Su nueva sede es ecléctica. Una mezcla entre una casona del Pedregal de los años 50 con un restaurante japonés del siglo 21; decorado minimalista, con mucha madera pero en el corazón de Polanco. Es el nuevo Pujol, el restaurante emblema de Enrique Olvera y está completamente lleno.
Es un miércoles por la noche. Los idiomas se mezclan. Escucho a gente hablando inglés, a otros más en spanglish, a un par en italiano y también oí a una pareja de franceses. En la mesa de al lado come un hombre solo, con un español perfecto, aunque con acento de gringo. Mi novio, el «señor X», quiere saludarlo y decirle: «Buenas noches. Se va a enterar de toda mi vida. Mucho gusto». Las mesas están demasiado apretadas y él siempre ha odiado eso. A mí no me disgusta. Me acostumbré a los espacios reducidos en Nueva York.
Pero Pujol no tiene un espacio reducido y no estamos en Nueva York.
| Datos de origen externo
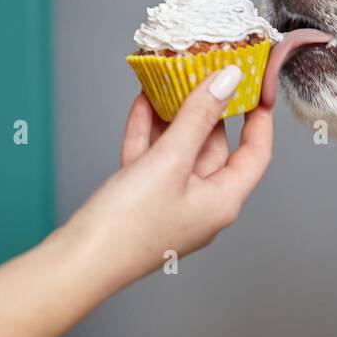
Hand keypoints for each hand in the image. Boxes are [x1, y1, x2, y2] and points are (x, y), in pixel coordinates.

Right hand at [68, 65, 273, 288]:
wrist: (76, 263)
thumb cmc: (129, 224)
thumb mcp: (170, 160)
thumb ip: (199, 116)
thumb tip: (228, 81)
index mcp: (223, 201)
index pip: (256, 152)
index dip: (260, 118)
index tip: (258, 88)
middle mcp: (202, 204)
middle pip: (215, 147)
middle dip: (208, 109)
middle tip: (205, 73)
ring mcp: (170, 203)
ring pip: (180, 150)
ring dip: (175, 116)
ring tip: (173, 79)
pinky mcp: (141, 202)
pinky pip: (152, 160)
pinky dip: (150, 132)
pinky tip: (144, 103)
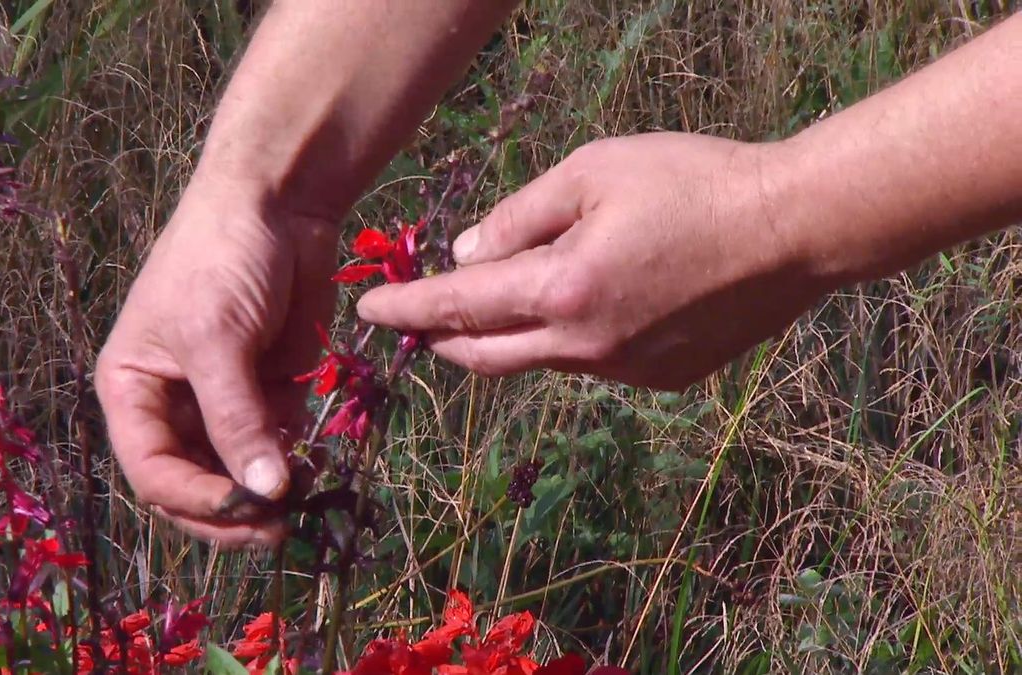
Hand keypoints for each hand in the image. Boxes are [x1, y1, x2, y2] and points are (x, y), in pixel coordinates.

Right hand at [95, 177, 336, 545]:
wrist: (278, 201)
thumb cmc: (221, 258)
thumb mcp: (216, 338)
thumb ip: (236, 418)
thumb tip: (262, 494)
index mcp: (132, 390)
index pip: (152, 471)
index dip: (193, 500)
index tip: (245, 510)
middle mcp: (171, 405)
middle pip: (193, 483)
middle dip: (231, 510)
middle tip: (277, 529)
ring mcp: (222, 402)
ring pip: (237, 474)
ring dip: (266, 494)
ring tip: (303, 497)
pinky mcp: (268, 392)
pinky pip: (276, 447)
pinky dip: (294, 464)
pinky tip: (316, 465)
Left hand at [358, 133, 828, 389]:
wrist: (794, 230)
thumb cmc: (693, 182)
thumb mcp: (594, 171)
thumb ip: (520, 216)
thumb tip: (467, 254)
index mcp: (562, 289)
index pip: (458, 308)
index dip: (407, 309)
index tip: (368, 311)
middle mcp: (586, 345)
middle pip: (486, 356)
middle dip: (441, 341)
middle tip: (418, 322)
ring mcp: (626, 370)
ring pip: (542, 360)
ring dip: (510, 336)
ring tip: (506, 298)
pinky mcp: (661, 379)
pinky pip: (592, 363)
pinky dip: (568, 339)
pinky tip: (587, 305)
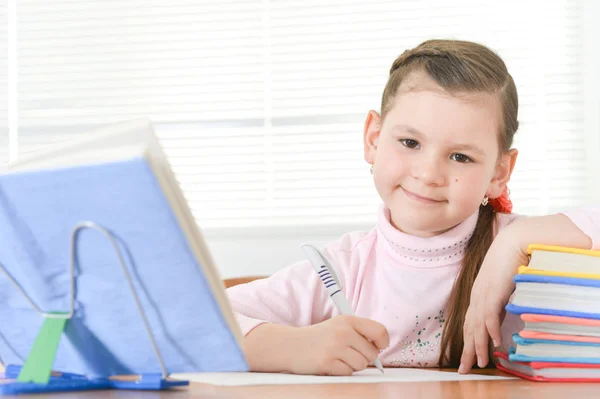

La nueva casona tendrá por lo menos unos 450 metros cuadrados, solo de construcción, con amplias ventanas, más una enorme terraza y un jardín. La inversión realizada no es menor y lo merece. Desde hace 17 años, Pujol es referente global del boom que goza la alta cocina mexicana, si acaso vale la distinción entre alta, nueva, tradicional e «inventada». Desde que abrió en su sede original, se convirtió en un imán de críticos de cocina del mundo y en una parada obligada para turistas que peregrinan hacia la casona de Tennyson para probar lo nuevo de Olvera y saludarlo.
Todo un happening en CDMX
La atmósfera del restaurante vibra eso. Un verdadero happening en Ciudad de México. La cocina mantiene la puerta abierta y de ahí entra y sale todo un ejército de meseros, incluido Luchin, el elegante jefe de barra en un smoking blanco. A Pujol y a Olvera los caracteriza una atención inigualable. Los meseros recitan el menú del día (1,839 pesos, por persona, sin alcohol).
Y en el menú se encuentran algunos platillos que hicieron a Pujol célebre: los mini elotes con mayonesa de hormiga y el reconocido mole madre de mil y pico de días, pero además de eso hay nuevos platillos que se vuelven desde ya memorables, como la coliflor con «salsa macha» de almendra y una jaiba que se parece a la que Olvera ofrece en Cosme, el restaurante que abrió en Nueva York y en el que los Obama cenaron en septiembre de 2016.
Enrique es una estrella. Sale una y otra vez de la cocina. Se deja tomar fotos, saluda a los comensales como si fueran sus amigos. A los que le caen mal, como yo, nos saluda de lejos. Esa noche acudieron a la barra de tacos los chefs Elena Reygadas, de Rosetta, y Jair Téllez, el pionero que en 2001 inició una revolución gastronómica en el Valle de Guadalupe con Laja, su restaurante en la zona de Ensenada. Ambos están sentados en la barra de tacos, u Omakase de tacos, como la llaman en Pujol. Una opción adicional para quien no quiere sentarse en una mesa y probar los seis platillos del menú y prefiere la innovación en los tacos creados en la barra, por el mismo precio que el menú de cena, pero con maridaje de alcohol.
Pujol y sus problemas menores
Pujol es un restaurante mexicano que bien podría estar en Londres, Nueva York o París. Una basílica de la gastronomía sin estrella Michelin, porque Olvera no ha conseguido posicionar uno solo de sus restaurantes en esta codiciada categoría.
Estrellas Michelin aparte, Pujol tiene algunos problemas menores. Uno de ellos es la música. Un mal ajuste en la bocina hace que el sonido tenga altibajos y la playlist de la noche podía haber sido el de cualquier restaurante de un suburbio de Atlanta, y no de la capital latinoamericana más sofisticada que hay hoy en el mundo.
Otro problema adicional son las pancartas que se pueden ver en dos edificios contiguos. A los vecinos de la zona no les importa tener en su calle al mejor restaurante de México y que con ello el valor de sus inmuebles se aprecie todavía más. Los vecinos reclaman que Pujol viola uso de suelo, aunque el predio cuente con una licencia de servicios desde 1992. Los vecinos impugnaron en tribunales y la pelea será larga.
Al final, Pujol, con todo y su mala música o el costo, es un lugar que merece ser visitado, aunque el teléfono de reservaciones nunca sea atendido y pese a que haya lista de espera. Como decía el escritor Carlos Monsiváis, eso es el éxito.